No pasaron sino días para que llegara el rumor de su presencia vaporosa en las inmediaciones del templo potosino. “Flora es una sangripesada, ni nos saludó. Cuando nos vio, se echó encima el rebozo y dio la vuelta. Ya sabíamos que tiene su genio, pero mira que ni saludarnos y tan lejos del barrio. No fue para darnos posada, prefirió seguir hincada en el echarpe implorando por dadivas. No me extraña, ya me había torcido la boca varias veces ¿Creerás que estaba echada en el atrio con el petate nejo de toda la vida?”

Fingí incredulidad ante dichas historietas. Alguien debía mostrarse sensato ante la narrativa fantasiosa que envolvía a mi parienta y su alma en pena, pero era preciso acudir hasta el lugar donde se dice que divaga ese espíritu errante y temeroso de dios a drenar mis dudas.

Es un sitio concurrido por la grey terrenal y ahora sabes que también por la etérea. Hace algunas semanas que pasó el santoral del patrono del pueblo, pero la afluencia de la feligresía no es menor. Si no fue difícil encontrarla en medio de aquel gentío fue porque -ahí supe- los muertos sobrepueblan entre nosotros.
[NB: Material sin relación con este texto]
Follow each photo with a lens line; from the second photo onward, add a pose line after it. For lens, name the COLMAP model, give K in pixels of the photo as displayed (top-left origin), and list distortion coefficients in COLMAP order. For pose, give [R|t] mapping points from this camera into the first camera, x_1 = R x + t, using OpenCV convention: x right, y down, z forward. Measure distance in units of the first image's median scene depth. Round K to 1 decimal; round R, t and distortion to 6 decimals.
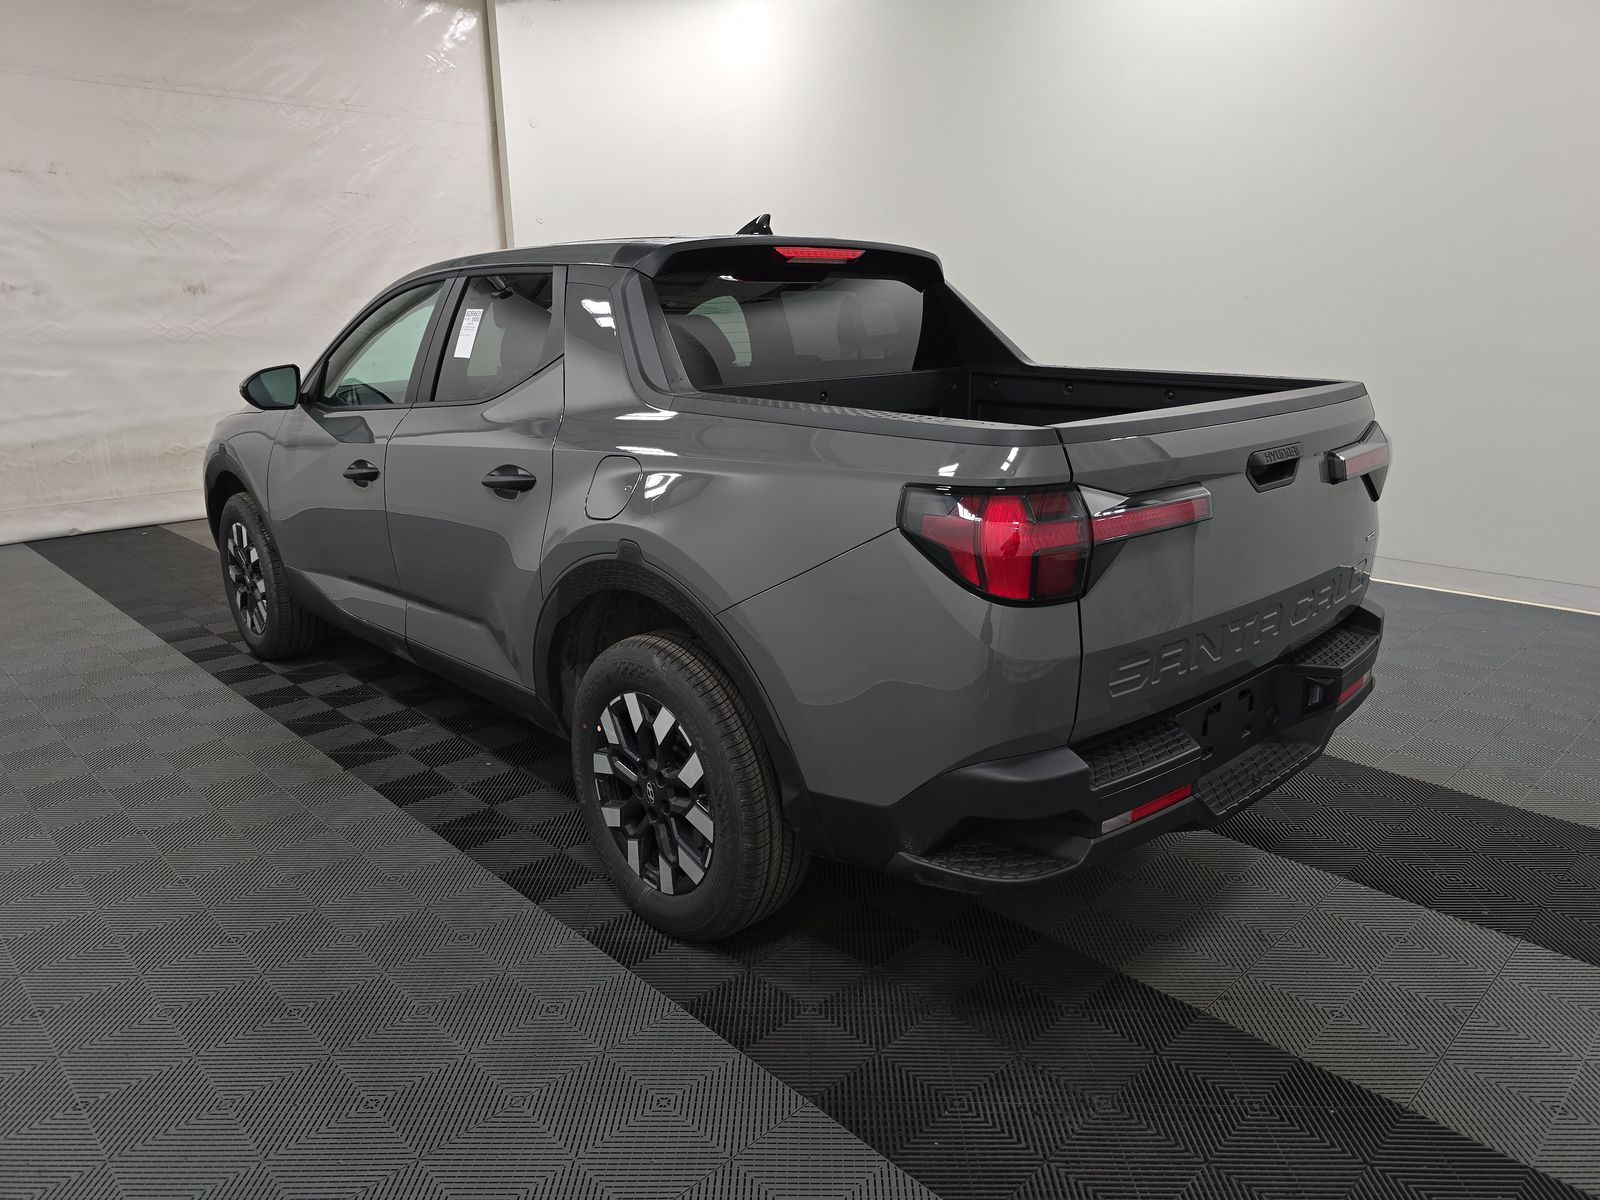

La mies es mucha y los penitentes no son pocos.

La vi darle vueltas al templo con una antiquísima veladora que se derretía y le empapaba las manos de cera ardiendo. Iba con la mirada extraviada y compungida, como quien no logra encontrar la salida de un lóbrego túnel infinito. Pronto noté su angustia, no lograba entrar en el templo. Algo le impedía traspasar el amaderado umbral del santuario.

Me reconoció al tiempo que recordaba que no moría el otoño sin saber de boca ajena que ella continuaba divagando por aquellas calles de dios. Creí que mi presencia precipitaría su huida, pero –contrario a lo esperado– se acercó y pontificó como quien sube al mullido púlpito “no tengan deudas con nadie, aparte de la deuda de amor que tienen unos con otros...”.

Flora seguía allí, con su añejo petate al hombro.